### [Work task]
Transcribe the rows below verbatim, from the line that contains "Every image in" through the line that contains "-0.009622, 0.964401, 0.051337]]", inclusive.

### [Available data]
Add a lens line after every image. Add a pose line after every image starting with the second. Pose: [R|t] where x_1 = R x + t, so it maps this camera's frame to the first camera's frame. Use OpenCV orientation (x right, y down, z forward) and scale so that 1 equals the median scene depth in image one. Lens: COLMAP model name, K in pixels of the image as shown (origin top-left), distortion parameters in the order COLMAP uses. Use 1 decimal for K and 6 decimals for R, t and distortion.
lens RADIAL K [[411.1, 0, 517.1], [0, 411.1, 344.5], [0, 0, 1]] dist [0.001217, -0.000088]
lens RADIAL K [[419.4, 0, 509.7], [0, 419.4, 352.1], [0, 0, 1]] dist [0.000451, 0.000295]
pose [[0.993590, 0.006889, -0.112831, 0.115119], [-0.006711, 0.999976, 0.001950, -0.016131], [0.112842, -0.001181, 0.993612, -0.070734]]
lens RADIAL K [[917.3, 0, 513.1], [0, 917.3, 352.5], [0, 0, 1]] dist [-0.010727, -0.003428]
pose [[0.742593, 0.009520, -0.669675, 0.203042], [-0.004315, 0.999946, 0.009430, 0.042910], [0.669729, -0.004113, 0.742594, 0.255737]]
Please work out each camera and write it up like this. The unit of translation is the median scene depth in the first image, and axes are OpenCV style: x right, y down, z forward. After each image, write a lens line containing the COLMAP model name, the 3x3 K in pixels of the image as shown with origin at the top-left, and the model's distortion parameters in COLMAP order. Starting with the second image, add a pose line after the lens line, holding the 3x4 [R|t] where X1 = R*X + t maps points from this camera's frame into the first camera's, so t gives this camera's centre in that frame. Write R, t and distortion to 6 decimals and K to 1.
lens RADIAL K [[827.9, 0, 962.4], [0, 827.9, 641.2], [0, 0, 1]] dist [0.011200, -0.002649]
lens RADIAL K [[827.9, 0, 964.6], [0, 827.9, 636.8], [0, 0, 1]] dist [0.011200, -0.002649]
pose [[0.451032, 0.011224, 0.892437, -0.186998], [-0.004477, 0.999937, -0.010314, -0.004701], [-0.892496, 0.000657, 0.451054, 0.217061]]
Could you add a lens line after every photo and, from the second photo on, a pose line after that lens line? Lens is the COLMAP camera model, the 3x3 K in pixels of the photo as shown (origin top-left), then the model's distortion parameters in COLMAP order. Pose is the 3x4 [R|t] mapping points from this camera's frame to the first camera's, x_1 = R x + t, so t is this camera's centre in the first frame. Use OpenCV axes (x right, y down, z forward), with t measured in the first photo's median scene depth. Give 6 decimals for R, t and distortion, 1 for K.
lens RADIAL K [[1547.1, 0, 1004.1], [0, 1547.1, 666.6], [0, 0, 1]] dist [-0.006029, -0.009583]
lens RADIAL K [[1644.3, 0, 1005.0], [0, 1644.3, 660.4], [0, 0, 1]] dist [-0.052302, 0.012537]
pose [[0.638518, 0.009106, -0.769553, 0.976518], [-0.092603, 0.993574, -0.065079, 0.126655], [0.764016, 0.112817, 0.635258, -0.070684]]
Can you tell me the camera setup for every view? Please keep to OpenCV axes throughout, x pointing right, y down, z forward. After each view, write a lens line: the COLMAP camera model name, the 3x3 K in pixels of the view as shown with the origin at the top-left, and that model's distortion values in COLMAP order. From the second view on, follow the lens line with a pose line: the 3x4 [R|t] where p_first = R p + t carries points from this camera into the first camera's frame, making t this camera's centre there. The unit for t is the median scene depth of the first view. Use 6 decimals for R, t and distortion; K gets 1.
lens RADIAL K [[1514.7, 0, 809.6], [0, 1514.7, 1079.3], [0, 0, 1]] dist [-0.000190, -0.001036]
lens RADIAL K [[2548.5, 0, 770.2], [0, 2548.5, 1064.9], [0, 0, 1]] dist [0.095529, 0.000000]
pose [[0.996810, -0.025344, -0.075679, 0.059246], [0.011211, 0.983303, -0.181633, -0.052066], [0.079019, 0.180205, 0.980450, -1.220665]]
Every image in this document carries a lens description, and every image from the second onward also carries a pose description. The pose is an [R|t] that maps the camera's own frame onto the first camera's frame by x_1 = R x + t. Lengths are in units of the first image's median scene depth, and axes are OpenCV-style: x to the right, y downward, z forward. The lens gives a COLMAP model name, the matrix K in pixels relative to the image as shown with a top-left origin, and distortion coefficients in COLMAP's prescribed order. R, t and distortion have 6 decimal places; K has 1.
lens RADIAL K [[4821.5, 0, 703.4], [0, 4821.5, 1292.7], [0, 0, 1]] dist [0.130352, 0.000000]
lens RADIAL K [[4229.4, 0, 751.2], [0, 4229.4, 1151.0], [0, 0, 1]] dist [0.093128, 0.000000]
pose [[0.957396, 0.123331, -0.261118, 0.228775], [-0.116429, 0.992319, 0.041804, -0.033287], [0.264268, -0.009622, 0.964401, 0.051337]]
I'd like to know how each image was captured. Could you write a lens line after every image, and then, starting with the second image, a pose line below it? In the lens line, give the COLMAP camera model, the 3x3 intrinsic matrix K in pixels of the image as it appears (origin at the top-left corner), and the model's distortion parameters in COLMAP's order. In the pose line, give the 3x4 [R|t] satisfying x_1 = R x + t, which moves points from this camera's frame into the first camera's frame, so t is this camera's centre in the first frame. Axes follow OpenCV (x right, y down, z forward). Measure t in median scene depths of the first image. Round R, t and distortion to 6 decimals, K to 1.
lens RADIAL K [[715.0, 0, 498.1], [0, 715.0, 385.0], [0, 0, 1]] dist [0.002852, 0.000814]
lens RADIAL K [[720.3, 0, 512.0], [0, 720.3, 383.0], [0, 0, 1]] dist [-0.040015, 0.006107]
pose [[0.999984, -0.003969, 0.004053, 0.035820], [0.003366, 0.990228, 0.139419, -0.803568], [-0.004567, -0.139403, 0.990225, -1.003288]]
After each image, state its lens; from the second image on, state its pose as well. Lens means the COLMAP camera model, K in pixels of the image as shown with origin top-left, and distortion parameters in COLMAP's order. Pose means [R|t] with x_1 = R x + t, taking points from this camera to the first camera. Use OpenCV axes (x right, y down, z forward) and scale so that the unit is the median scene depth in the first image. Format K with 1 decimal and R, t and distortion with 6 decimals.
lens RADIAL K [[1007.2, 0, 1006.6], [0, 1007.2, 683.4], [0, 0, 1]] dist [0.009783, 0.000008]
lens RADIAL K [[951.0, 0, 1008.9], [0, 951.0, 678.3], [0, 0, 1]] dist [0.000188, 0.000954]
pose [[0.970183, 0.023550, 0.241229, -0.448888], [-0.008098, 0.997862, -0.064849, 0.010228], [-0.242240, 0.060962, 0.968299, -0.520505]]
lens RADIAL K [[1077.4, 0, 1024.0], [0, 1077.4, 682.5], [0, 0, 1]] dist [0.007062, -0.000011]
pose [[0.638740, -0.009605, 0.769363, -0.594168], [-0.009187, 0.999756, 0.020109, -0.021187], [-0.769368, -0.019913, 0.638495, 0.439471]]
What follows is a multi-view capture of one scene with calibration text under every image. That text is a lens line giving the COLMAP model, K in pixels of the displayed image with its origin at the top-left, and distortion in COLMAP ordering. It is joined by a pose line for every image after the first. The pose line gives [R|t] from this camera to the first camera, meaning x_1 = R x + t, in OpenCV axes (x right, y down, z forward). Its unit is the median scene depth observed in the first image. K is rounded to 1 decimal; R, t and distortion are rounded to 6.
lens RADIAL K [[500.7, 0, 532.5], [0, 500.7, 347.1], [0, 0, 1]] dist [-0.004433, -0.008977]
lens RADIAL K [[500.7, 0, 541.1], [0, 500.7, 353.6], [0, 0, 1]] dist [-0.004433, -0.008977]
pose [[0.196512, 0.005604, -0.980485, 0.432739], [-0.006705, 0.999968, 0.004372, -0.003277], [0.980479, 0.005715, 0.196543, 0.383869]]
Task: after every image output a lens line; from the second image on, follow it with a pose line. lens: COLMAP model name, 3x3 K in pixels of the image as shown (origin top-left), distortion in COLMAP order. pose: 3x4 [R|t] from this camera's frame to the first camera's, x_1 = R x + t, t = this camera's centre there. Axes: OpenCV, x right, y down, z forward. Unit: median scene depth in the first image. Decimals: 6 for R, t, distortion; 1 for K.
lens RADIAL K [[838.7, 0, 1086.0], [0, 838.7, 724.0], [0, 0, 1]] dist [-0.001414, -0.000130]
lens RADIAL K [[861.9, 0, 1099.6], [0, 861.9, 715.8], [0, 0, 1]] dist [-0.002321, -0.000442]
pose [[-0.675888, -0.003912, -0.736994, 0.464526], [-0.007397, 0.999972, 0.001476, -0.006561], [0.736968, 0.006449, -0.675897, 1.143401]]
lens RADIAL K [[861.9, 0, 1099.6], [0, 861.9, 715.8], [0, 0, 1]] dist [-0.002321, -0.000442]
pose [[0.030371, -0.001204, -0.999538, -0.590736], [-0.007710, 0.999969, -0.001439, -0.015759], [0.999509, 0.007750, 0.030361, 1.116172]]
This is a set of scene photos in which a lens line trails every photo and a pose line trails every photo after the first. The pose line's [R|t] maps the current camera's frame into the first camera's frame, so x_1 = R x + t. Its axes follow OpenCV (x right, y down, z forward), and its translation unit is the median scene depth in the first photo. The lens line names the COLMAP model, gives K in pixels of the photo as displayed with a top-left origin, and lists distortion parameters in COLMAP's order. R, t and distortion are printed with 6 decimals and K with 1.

### [Result]
Every image in this document carries a lens description, and every image from the second onward also carries a pose description. The pose is an [R|t] that maps the camera's own frame onto the first camera's frame by x_1 = R x + t. Lengths are in units of the first image's median scene depth, and axes are OpenCV-style: x to the right, y downward, z forward. The lens gives a COLMAP model name, the matrix K in pixels relative to the image as shown with a top-left origin, and distortion coefficients in COLMAP's prescribed order. R, t and distortion have 6 decimal places; K has 1.
lens RADIAL K [[4821.5, 0, 703.4], [0, 4821.5, 1292.7], [0, 0, 1]] dist [0.130352, 0.000000]
lens RADIAL K [[4229.4, 0, 751.2], [0, 4229.4, 1151.0], [0, 0, 1]] dist [0.093128, 0.000000]
pose [[0.957396, 0.123331, -0.261118, 0.228775], [-0.116429, 0.992319, 0.041804, -0.033287], [0.264268, -0.009622, 0.964401, 0.051337]]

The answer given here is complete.